Bell P-63A Kingcobra FZ440, formerly serial led 42-69423 in USAAF service, was thoroughly wrung out by the RAE during 1945 in trials undertaken to explore the “real-world” behaviour of a laminar-flow wing under various conditions. The type incorporated a low-drag wing profile of NACA design; but, even with a highly polished surface, the profile drag was still deemed “much too high” by the RAE.

The standard method of measuring drag during the Kingcobra trials was by means of an array of pitot tubes mounted beyond the trailing edge. Comparison of recorded pressures from the array with a “free air” pitot head indicated total profile drag. Although this did not distinguish friction drag from pressure effects, it nevertheless yielded valuable aerodynamic data.

The first of the Miles light aircraft supplied to the RAE to be fitted with a "laminar flow" wing was M.3F Falcon Six R4071 (c/n 269).

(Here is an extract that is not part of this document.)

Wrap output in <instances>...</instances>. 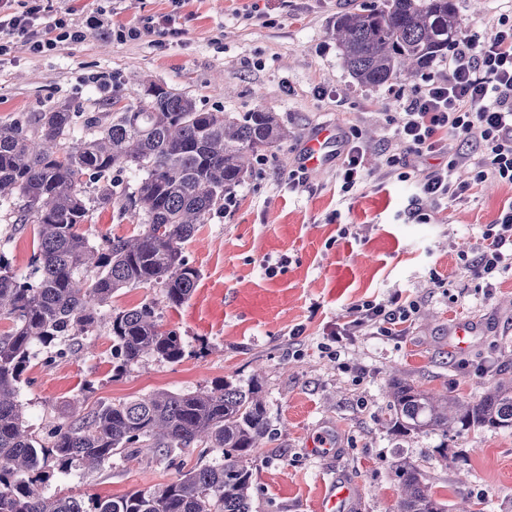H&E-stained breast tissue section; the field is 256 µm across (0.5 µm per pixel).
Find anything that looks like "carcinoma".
<instances>
[{"instance_id": "1", "label": "carcinoma", "mask_w": 512, "mask_h": 512, "mask_svg": "<svg viewBox=\"0 0 512 512\" xmlns=\"http://www.w3.org/2000/svg\"><path fill=\"white\" fill-rule=\"evenodd\" d=\"M458 32L455 0H385L383 7L336 17L332 35L352 76L369 86L413 76L443 57ZM74 112L59 104L0 124V203L13 204L14 223L32 226L31 266L37 281L19 277L0 251V512H252V459L269 432L255 388L222 384L191 393L159 391L140 399L79 409L53 427L46 441L33 437L17 400L32 357L70 337L75 354L94 331L112 336L114 371L146 356L169 363L185 354L181 336L159 328L155 307L112 314L121 288L158 284L167 304L191 296L199 271L184 244L224 195L239 185L253 159L288 138V129L261 109L231 115L203 110L193 99L155 81L143 84L136 104ZM139 173L120 210L140 220L134 236H113L99 247L80 232L93 210L112 207V172ZM388 425L396 433L448 437L474 428L512 429V379L477 400L433 395L407 379L388 386ZM213 448L216 466L194 467L154 489L122 497H51L38 486L78 463L97 469L148 448L168 457L176 450ZM28 479H23V476ZM395 512H448L422 474L397 462Z\"/></svg>"}]
</instances>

It is seen here sporting the Piercy-type aerofoil (with maximum thickness at 40 per cent chord) with which it was fitted during trials with spoilers (seen extended on the port wing) as a means of roll control.

Seen here before its laminar-flow modifications, Miles M.3B Falcon Six Special K5924 (c/n 252) was much used by the RAE as a wing testbed from early 1936. It was re-delivered to Farnborough circa March 1940 with a 60 per cent laminar-flow aerofoil profile (i.e. maximum thickness at 60 per cent of chord) for testing during 1940-41.

Falcon L9705 was fitted with another, far more radical, set of wings in 1944, this time intended to test prospective wing profiles for the turbojet-powered Miles M.52. These sharp, thin, bi-convex wing profiles required the undercarriage to be relocated on the “Gillette Falcon”, as it was dubbed, and were designed to combat supersonic shock, not explore laminar flow.

Designed specifically as a research aircraft to investigate the effects of wing thickness on drag, the sole Miles M.6 Hawcon (c/n 187) was given the serial K5925, and arrived at the RAE in Farnborough in late November 1935. The data the tests yielded were of use to Melvill Jones for his boundary-layer lecture in New York in 1937.

The most effective of the RAE’s Miles research aircraft in terms of laminar-flow trials was M.3E Falcon Six L9705 (c/n 289), which, when fitted with an aerofoil with its maximum thickness at 50 per cent of chord (not fitted in this photograph), was capable of maintaining attached “laminar” flow as far back as 66 per cent of chord - if the surface was perfectly smoothed.

Often described as having a laminar-flow wing, the Supermarine Spiteful was in fact fitted with a hybrid aerofoil, beginning at the root as a shock-reducing shape and blending to a laminar-flow section towards the tip, away from walkways, hatches, cannon barrels and propwash, all of which would trigger significant turbulent flow.

Northrop A-17 serial 35-122 was fitted with large sleeves on each wing for trials with the laminar-flow wing proposed for Douglas’s C-74 Globemaster. Each was fitted with two-bladed propellers driven by an auxiliary motor to study the effects of swirling airflow. Douglas blamed NACA for “wasting time” on laminar flow development.